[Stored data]
• • •

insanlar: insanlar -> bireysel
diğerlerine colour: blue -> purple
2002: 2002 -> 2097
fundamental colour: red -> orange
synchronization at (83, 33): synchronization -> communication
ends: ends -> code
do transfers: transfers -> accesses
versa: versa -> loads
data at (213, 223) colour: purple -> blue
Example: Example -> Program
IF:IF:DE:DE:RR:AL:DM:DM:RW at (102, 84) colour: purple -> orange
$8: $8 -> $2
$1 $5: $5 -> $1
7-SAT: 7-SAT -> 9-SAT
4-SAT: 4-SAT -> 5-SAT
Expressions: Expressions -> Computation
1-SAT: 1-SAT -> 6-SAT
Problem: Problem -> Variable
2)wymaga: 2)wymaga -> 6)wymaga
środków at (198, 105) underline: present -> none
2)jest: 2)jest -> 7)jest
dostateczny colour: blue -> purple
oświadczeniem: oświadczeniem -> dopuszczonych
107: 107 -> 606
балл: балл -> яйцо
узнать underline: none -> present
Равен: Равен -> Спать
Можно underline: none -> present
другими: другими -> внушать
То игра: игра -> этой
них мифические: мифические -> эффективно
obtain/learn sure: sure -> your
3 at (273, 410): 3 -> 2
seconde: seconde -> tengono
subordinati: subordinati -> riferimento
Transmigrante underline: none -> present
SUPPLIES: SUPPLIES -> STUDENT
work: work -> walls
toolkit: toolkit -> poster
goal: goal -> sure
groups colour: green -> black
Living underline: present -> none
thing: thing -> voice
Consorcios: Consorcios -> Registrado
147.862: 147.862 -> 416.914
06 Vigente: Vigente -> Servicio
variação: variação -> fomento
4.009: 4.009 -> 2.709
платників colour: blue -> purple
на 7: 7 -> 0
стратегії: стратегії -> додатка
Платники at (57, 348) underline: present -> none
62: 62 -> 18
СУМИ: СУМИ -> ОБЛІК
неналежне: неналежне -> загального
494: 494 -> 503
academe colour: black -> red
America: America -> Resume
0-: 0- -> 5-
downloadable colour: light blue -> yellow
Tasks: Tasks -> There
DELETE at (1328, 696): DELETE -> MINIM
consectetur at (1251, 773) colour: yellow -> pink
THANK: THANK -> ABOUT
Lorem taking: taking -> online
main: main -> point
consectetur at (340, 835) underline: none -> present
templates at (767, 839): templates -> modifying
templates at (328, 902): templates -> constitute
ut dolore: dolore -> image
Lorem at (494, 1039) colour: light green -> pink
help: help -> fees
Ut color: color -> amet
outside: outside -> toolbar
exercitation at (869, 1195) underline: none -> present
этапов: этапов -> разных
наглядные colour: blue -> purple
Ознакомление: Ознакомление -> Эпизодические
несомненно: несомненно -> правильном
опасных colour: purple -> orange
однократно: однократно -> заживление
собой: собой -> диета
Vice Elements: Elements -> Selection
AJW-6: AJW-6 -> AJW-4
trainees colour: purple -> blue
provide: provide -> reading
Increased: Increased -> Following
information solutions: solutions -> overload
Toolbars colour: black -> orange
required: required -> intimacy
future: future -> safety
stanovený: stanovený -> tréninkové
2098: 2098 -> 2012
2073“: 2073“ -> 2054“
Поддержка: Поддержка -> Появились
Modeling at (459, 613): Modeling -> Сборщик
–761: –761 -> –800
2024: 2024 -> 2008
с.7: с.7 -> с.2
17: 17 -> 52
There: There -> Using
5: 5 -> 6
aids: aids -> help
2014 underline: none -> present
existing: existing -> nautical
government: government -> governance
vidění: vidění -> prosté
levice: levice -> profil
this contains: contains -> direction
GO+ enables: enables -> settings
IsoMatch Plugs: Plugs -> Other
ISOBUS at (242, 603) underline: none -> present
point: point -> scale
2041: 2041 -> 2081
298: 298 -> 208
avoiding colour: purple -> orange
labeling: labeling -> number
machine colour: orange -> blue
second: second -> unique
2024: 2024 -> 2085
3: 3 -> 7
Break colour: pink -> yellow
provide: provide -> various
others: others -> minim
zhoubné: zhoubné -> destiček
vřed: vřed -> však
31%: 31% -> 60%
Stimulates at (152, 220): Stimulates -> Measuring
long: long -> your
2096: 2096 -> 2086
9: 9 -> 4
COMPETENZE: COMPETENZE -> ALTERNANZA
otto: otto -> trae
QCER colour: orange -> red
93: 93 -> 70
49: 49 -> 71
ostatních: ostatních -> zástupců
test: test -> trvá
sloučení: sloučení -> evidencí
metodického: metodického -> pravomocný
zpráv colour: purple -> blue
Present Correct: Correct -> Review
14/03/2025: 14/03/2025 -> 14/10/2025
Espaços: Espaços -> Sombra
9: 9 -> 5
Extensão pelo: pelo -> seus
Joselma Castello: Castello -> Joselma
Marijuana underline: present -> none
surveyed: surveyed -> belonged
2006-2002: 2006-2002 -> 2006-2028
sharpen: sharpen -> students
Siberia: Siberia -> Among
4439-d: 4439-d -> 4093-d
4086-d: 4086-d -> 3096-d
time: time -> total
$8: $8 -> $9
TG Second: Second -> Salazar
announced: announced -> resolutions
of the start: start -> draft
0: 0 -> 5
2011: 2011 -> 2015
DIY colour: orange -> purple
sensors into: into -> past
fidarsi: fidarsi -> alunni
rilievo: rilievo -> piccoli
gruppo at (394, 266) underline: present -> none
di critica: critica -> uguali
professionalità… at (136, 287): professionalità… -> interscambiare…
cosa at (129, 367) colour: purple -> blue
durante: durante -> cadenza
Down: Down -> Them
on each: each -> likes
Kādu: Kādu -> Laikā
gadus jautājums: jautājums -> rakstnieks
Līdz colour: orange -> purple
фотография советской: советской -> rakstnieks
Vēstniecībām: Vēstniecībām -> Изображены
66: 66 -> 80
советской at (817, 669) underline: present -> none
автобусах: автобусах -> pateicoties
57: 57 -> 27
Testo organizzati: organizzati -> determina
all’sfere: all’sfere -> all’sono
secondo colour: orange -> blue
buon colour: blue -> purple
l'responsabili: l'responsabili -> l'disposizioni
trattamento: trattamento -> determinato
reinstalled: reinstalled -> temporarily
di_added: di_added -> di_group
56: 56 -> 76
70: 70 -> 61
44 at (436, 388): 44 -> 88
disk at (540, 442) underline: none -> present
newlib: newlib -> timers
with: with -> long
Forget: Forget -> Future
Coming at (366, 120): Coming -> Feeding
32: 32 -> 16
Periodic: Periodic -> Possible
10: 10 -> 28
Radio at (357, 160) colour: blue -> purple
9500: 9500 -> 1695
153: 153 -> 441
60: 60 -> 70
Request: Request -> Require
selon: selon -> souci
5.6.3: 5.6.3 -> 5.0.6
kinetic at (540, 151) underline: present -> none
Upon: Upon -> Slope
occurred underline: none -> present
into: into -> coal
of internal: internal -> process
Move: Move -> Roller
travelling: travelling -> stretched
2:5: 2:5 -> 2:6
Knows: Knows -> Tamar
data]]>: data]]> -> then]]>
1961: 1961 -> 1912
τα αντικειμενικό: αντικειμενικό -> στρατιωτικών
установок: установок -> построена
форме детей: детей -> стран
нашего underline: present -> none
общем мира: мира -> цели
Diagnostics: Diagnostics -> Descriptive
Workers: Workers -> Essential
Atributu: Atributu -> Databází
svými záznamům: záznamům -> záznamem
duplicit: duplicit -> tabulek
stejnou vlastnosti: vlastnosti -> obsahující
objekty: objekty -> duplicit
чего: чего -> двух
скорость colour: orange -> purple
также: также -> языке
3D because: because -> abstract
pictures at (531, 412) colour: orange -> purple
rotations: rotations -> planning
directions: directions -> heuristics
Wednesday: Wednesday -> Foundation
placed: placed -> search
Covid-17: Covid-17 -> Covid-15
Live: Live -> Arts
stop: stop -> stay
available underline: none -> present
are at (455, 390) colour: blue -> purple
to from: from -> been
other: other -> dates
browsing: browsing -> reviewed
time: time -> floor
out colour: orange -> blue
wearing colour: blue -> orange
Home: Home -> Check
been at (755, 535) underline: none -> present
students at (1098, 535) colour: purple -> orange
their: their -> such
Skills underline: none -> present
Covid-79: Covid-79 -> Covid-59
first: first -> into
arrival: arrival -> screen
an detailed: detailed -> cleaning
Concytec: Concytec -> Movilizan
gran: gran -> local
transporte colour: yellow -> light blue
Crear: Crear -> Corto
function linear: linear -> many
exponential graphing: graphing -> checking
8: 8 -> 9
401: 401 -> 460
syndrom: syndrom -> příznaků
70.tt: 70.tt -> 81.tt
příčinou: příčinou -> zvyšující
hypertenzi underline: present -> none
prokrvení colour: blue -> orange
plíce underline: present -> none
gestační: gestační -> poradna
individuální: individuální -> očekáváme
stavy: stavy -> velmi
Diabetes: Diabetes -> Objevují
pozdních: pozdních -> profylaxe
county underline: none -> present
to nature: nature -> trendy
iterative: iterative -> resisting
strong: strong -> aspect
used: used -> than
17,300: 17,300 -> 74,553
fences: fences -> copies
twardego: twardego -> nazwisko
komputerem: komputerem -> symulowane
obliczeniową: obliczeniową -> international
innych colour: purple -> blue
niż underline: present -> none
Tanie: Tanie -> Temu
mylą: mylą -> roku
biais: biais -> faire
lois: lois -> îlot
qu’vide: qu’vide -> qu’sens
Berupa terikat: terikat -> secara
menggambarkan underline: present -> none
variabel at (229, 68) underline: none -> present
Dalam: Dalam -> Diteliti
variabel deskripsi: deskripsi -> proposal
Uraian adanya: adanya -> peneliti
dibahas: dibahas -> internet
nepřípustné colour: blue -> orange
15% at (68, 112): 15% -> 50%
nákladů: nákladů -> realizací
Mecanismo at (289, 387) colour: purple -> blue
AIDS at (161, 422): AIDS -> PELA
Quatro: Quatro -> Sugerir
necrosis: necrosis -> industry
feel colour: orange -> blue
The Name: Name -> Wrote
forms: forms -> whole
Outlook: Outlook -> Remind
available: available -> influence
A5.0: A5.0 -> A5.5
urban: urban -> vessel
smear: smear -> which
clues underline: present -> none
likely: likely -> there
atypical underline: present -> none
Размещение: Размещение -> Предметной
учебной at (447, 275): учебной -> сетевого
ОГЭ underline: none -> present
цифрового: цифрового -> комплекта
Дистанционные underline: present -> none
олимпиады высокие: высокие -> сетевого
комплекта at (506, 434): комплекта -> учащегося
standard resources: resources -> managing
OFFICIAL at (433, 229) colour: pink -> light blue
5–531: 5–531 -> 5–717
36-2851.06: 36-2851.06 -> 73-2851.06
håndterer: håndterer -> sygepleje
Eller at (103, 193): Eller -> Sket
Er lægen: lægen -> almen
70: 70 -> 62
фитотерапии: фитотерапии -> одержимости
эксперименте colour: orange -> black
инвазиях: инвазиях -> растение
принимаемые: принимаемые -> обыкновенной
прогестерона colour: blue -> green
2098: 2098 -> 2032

• • •

** The problem **
Copy out the items above word for word, everything from the first item down to the one containing "4-SAT: 4-SAT -> 5-SAT", with both ends included.

** Exercise answer **
insanlar: insanlar -> bireysel
diğerlerine colour: blue -> purple
2002: 2002 -> 2097
fundamental colour: red -> orange
synchronization at (83, 33): synchronization -> communication
ends: ends -> code
do transfers: transfers -> accesses
versa: versa -> loads
data at (213, 223) colour: purple -> blue
Example: Example -> Program
IF:IF:DE:DE:RR:AL:DM:DM:RW at (102, 84) colour: purple -> orange
$8: $8 -> $2
$1 $5: $5 -> $1
7-SAT: 7-SAT -> 9-SAT
4-SAT: 4-SAT -> 5-SAT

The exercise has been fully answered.